Excerto selecionado:
----
Mesa farta em casa pobre
Os vampiros da economia

Agostinho Lopes


Nalguns jornais da passada semana, pudemos ler que o BES (Banco Espírito Santo) apresentou no fim do 1.º semestre do corrente ano um lucro de 21,2 milhões de contos, mais 8,4% que nos primeiros seis meses de 1998. Isto, depois de no 1.º semestre de 98 ter apurado um resultado de 19,5 milhões de contos e mais 28,4% do que no período homólogo de 97. Depois de no ano de 1997 ter tido lucros da ordem dos 30,1 milhões, mais 27,3% que em 1996.

Mas poderíamos olhar para os resultados de outros bancos nacionais: os resultados são semelhantes. Entre 96 e 97, os lucros de alguns dos principais bancos cresceram entre os 10,4% do Banco Pinto & Sotto Mayor e os 112,5% da Caixa Geral de Depósitos, passando pelos 47% do BPI, os 55,3% do BCP e os 67,9% do Totta (BTA). Como confirmação pegue-se no Relatório do Banco de Portugal de 1998. Lá se pode constatar que em 1998 o sistema bancário português teve como resultado líquido 269,8 milhões de contos, mais 9,6% que em 97. No ano de 1997, foi um louvar a Deus mais 35,7% que em 96. E em 96 mais 15,2% que em 95!
----
Instruções do exercício:
Segundo o excerto selecionado, que lucro apresentou o BES no fim do 1.º semestre do corrente ano? Por favor, responda apenas com base no excerto selecionado.

Excertos de dados:
----
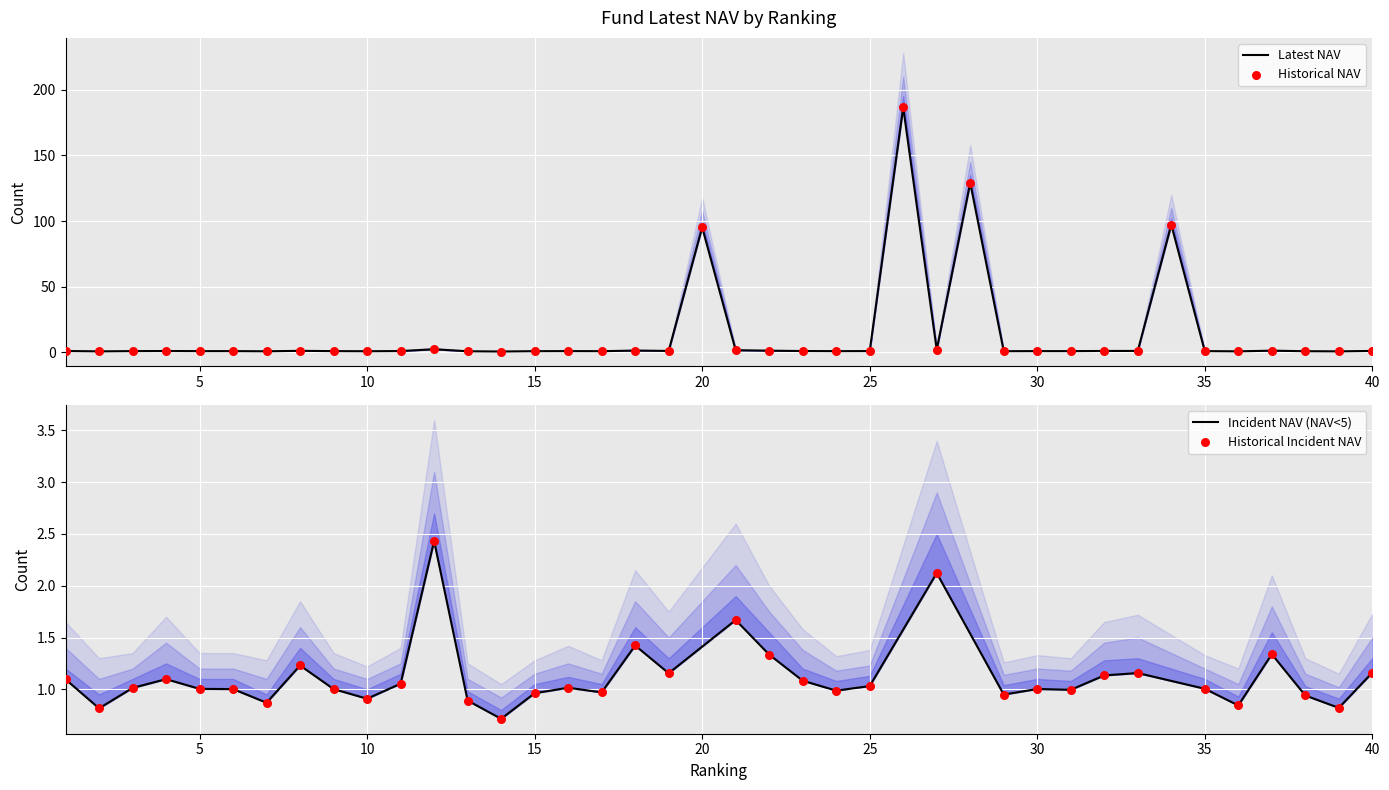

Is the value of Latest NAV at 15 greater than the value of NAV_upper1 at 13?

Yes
----
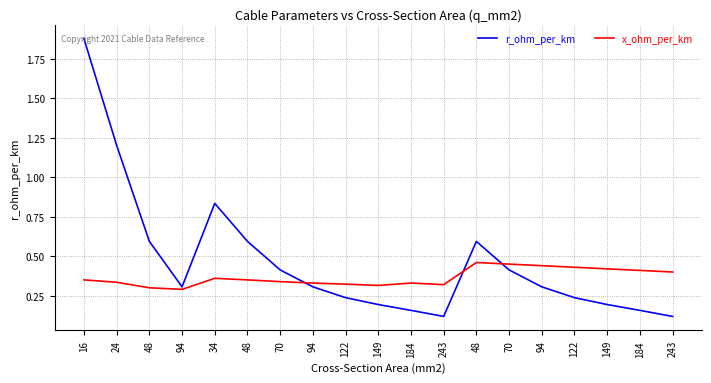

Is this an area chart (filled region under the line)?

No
----
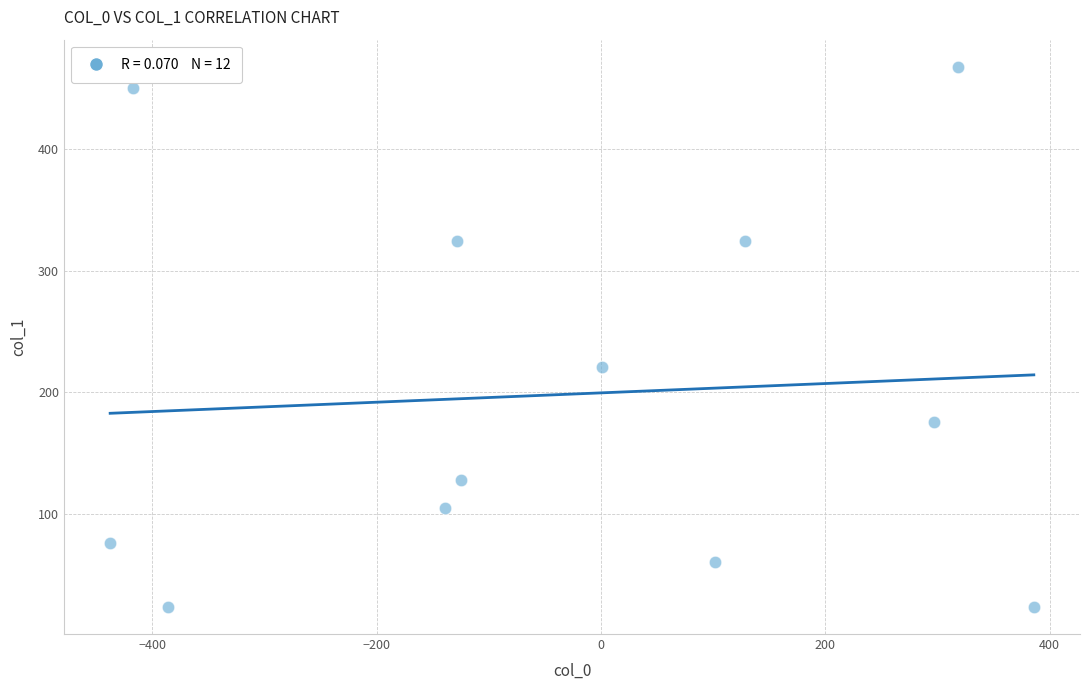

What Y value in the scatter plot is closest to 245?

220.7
----
A sua solução:
Um lucro de 21,2 milhões de contos, mais 8,4% do que nos primeiros seis meses de 1998.